Friedrich-Alexander-Universität Erlangen-Nürnberg  /   Technische Fakultät  /   Department Informatik
Assignment 2: System Calls

Our OS lacks a synchronous way back from user mode (ring 3) to kernel (ring 0). To overcome this issue, you have to introduce a system call interface.

1. Interrupt-based System Calls

A very basic approach is triggering a software interrupt (vector 0x80 like Linux, for example) to switch to the kernel.

Preparation

A trap via the int instruction is a privileged operation: When used in ring 3 without special preparation, it would just cause a General Protection Fault (exception number 13) instead of the desired system call vector in ring 3. However, it is possible to modify the Interrupt Descriptor Table (IDT) and allow triggering a specific system call vector from ring 3. Additionally, since our interrupt_handler is designed for device interrupts, you are advised to create a custom system call entry (in assembly) with a corresponding high-level handler function (in C++).
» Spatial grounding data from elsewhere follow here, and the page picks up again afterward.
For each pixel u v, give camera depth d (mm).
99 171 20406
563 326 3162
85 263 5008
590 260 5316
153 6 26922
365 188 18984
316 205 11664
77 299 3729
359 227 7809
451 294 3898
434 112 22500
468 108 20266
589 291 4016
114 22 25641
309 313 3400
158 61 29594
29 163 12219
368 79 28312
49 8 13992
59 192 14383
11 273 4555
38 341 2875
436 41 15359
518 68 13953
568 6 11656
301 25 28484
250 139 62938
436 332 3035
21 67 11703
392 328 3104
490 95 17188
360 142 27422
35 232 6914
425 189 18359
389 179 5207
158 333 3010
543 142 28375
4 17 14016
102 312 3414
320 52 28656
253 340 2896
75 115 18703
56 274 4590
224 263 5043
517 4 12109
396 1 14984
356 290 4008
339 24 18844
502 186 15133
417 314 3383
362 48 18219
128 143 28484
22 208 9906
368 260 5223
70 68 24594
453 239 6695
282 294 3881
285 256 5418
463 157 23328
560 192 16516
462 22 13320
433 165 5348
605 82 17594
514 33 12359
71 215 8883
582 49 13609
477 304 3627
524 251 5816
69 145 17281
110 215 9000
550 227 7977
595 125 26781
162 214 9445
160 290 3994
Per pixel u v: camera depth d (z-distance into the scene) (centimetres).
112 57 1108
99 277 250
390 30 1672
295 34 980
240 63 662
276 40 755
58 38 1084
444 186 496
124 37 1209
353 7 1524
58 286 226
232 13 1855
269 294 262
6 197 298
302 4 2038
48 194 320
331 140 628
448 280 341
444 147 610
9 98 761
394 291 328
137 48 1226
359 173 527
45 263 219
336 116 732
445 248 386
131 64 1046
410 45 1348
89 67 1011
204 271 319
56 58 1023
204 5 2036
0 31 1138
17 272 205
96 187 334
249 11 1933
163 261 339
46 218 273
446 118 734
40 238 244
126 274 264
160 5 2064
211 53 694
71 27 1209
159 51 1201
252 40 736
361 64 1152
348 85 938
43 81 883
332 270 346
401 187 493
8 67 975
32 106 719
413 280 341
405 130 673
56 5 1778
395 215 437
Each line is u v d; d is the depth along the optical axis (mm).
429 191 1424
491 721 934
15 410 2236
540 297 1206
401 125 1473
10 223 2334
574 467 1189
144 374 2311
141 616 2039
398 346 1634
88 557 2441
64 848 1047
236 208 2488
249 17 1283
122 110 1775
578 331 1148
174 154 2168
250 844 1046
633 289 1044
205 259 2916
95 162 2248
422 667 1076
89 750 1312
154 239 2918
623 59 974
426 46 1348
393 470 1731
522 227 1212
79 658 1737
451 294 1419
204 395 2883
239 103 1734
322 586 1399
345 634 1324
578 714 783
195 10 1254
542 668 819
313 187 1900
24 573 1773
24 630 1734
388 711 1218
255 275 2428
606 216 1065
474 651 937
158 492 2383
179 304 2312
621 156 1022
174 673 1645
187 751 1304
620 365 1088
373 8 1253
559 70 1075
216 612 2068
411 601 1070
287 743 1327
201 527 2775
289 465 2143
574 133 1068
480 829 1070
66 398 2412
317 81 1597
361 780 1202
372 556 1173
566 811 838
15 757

Register the new entry function using IDT::handle() for your system call vector (the parameter dpl defines the allowed privilege level).

Passing Arguments

Since you switch the stack from user to kernel, passing arguments over the stack would be highly cumbersome. You should better stick to passing the arguments via registers only. Conveniently, this is also the default for (the first six) function parameters according to the x64 SystemV ABI (Section 3.2.3).

For the upcoming assignments, you should prepare for system calls with up to five parameters. Since all system calls use the same vector, you'll also need an identifier to distinguish them – you can handle them in a big switch case.

It is strongly recommended to extensively test the passing of all five arguments and the return value using a custom test system call.

Note
If done properly, you are able to avoid copying or saving/restoring registers – it's not just less assembly code but also faster.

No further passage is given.